Im Morgengrauen des nächsten Tages ging es schließlich los. Die anfängliche Nervosität war nach dem steilen Aufstieg zur Einstiegsrinne schnell überwunden. Bereits beim Einstieg in die Rinne zum Königsjoch wurde jedoch klar, dass die Verhältnisse aufgrund der warmen Temperaturen alles andere als ideal waren. Am Königsjoch angekommen, öffnete sich der Blick auf die Südostflanke der Königspitze mit ihren gewaltigen und Respekt einflößenden Dimensionen. Nach einer kurzen Querung zeigte sich jedoch schnell, dass eine Begehung dieser Südostflanke aufgrund der starken Sonneneinstrahlung und einer Eisschicht unter der sulzigen Schneeauflage im Laufe des Abstiegs gefährlich werden könnte.
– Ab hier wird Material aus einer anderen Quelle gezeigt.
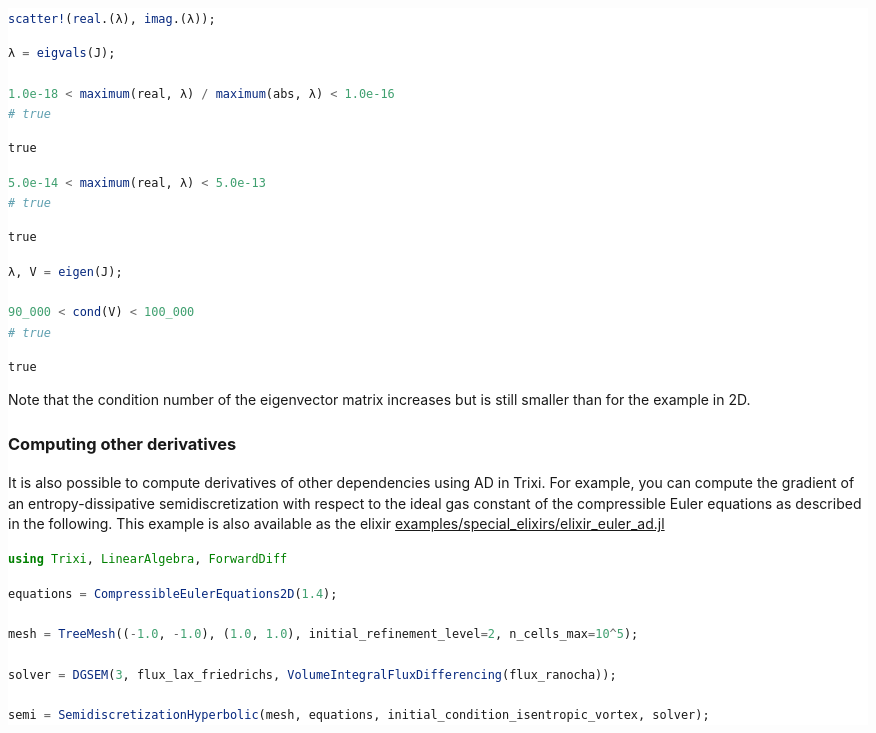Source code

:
 ```julia
scatter!(real.(λ), imag.(λ));
```

```julia
λ = eigvals(J);

1.0e-18 < maximum(real, λ) / maximum(abs, λ) < 1.0e-16
# true
```

```
true
```

```julia
5.0e-14 < maximum(real, λ) < 5.0e-13
# true
```

```
true
```

```julia
λ, V = eigen(J);

90_000 < cond(V) < 100_000
# true
```

```
true
```

Note that the condition number of the eigenvector matrix increases but is still smaller than for the
example in 2D.

### Computing other derivatives

It is also possible to compute derivatives of other dependencies using AD in Trixi. For example,
you can compute the gradient of an entropy-dissipative semidiscretization with respect to the
ideal gas constant of the compressible Euler equations as described in the following. This example
is also available as the elixir
[examples/special\_elixirs/elixir\_euler\_ad.jl](https://github.com/trixi-framework/Trixi.jl/blob/main/examples/special_elixirs/elixir_euler_ad.jl)

```julia
using Trixi, LinearAlgebra, ForwardDiff
```

```julia
equations = CompressibleEulerEquations2D(1.4);

mesh = TreeMesh((-1.0, -1.0), (1.0, 1.0), initial_refinement_level=2, n_cells_max=10^5);

solver = DGSEM(3, flux_lax_friedrichs, VolumeIntegralFluxDifferencing(flux_ranocha));

semi = SemidiscretizationHyperbolic(mesh, equations, initial_condition_isentropic_vortex, solver);
```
Erst im Sommer 2013 wurde eine solche Situation 6 Bergsteigern zum Verhängnis, die mit der abrutschenden Sulzschneeschicht in die Ostwand stürzten und dabei ums Leben kamen. In Anbetracht dieser Gefahr wurde die Besteigung der Königsspitze schließlich abgebrochen. Es folgte der kurze aber knackige Abstieg über die Einstiegsrinne zum Skidepot und die anschließende Abfahrt in einen Talkessel, von dem aus der steile und nicht ganz ungefährliche Aufstieg zur Casati Hütte (3254m) mit seinen 500 Höhenmetern angegangen wurde. Die eine oder andere knifflige Situation am Südwestgrat hinauf zum Passo del Cevedale, wo die Casati Hütte wie eine Festung thront, war schnell vergessen als jeder wohlbehalten, aber abgekämpft die Casati Hütte erreichte, von der man bei besten Schneeverhältnissen über die angenehmen und schier endlosen Hänge des Langenferners zurück zur Zufallshütte abfuhr.

Damit schloss sich diese Skitourenrunde der Superlative mit ihren gut 5600 Höhenmetern in 4 Tagen. Entsprechend groß war die Freude jedes Teilnehmers über den Erfolg, der bei einem kräftigen Schluck Bier auf der Sonnenterrasse der Zufallshütte mit Blick zurück auf die Eisriesen der Ortlergruppe angemessen gefeiert wurde.